Читали меньше — он быстро уставал.
Но иногда он говорил:
Почитай немного.

Я читал. Пятнадцать минут. Двадцать.
Пока не слышал, что дыхание выровнялось и он заснул.

Однажды ночью — это было в феврале — я читал ему
что-то из Шукшина, и он вдруг сказал тихо, не открывая глаз:
Ты хорошо читаешь.

Я остановился. Посмотрел на него.

Тебе в детстве читали? — спросил я.

Молчание. Потом:
Отец читал. До войны.

Больше он ничего не сказал.
Я дочитал страницу. Закрыл книгу. Выключил лампу.

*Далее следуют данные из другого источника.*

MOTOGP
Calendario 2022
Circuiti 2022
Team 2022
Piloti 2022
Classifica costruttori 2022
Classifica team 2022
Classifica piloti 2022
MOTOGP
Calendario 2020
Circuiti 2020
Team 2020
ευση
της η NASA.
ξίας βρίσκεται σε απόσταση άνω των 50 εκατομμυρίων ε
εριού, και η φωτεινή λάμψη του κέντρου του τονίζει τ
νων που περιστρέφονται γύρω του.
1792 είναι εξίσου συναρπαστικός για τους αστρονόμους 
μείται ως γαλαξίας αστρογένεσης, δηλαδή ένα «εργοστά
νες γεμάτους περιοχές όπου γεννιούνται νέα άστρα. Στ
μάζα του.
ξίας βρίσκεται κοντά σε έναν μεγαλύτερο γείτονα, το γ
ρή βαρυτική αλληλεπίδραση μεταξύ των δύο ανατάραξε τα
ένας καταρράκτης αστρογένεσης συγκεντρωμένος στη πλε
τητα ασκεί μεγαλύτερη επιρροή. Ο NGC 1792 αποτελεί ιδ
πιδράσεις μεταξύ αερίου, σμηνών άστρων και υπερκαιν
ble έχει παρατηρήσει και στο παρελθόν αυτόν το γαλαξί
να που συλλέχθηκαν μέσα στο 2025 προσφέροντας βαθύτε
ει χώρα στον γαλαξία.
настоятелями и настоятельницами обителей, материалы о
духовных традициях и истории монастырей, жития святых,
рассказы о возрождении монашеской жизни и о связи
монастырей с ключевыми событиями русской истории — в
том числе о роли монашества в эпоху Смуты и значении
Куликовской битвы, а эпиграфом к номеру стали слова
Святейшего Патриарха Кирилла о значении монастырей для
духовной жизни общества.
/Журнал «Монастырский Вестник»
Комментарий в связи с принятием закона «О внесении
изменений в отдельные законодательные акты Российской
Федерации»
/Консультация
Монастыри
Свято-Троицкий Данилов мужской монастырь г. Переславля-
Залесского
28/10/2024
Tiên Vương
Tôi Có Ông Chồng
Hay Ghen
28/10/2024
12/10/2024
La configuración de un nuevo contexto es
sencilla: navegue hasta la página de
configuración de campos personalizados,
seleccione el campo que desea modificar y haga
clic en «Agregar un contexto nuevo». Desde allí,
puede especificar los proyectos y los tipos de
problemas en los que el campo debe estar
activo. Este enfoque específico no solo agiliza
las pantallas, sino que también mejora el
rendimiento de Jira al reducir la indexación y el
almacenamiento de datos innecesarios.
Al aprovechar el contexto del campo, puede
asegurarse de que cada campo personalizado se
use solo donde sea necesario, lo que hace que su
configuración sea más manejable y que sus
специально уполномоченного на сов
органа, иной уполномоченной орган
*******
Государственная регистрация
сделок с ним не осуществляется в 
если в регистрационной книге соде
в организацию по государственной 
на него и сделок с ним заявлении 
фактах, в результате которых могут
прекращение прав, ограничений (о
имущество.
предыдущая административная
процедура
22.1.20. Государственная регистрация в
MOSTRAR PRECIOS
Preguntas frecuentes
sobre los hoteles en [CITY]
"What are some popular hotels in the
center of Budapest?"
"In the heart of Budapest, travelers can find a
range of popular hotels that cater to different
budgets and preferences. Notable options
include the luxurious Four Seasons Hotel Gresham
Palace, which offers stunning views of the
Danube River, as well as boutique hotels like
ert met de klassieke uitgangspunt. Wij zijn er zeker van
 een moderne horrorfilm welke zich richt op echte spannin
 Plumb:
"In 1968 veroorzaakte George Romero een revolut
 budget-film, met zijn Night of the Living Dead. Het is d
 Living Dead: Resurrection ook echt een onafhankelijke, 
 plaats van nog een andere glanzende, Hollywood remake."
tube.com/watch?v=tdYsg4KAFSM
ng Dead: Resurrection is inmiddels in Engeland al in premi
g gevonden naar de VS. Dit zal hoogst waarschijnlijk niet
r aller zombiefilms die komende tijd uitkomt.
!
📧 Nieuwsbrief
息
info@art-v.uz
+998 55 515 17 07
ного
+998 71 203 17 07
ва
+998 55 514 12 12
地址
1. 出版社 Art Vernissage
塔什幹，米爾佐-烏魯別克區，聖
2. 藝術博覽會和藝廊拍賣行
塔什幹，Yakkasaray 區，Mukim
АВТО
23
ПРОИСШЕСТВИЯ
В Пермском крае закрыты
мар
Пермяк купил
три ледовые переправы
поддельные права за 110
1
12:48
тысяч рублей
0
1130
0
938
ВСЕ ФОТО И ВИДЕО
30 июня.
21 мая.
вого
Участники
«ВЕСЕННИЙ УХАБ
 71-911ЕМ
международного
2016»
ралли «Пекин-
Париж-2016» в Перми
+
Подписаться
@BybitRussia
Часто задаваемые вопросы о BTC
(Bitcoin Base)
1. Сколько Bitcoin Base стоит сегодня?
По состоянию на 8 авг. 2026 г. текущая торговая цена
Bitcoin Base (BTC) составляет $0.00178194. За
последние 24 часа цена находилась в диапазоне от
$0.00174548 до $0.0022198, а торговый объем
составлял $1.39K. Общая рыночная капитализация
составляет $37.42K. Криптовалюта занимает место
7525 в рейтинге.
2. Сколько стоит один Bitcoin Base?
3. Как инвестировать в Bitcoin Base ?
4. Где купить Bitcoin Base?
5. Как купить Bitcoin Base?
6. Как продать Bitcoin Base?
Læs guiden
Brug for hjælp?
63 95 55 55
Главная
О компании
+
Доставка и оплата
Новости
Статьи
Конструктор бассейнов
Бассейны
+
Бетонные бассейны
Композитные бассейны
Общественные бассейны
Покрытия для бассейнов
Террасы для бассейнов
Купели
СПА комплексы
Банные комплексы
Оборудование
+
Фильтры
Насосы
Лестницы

Лежал в темноте на своём диване и думал:
значит, кто-то когда-то читал ему.
Значит, он помнил это всю жизнь.
И попросил об этом только сейчас.

Сорок лет между нами. И Шукшин.

───⊰✫⊱───

В марте была плохая ночь.

Людмила Ивановна позвонила мне в половине двенадцатого:
Денис, приезжайте. Он неспокойный.

Я приехал через сорок минут. Пробок уже не было,
Ленинградка шла свободно. Всё равно — сорок минут.

Отец был в полубреду. Жар. Он говорил что-то —
негромко, не глядя ни на кого.

Людмила Ивановна вышла в коридор дать мне место.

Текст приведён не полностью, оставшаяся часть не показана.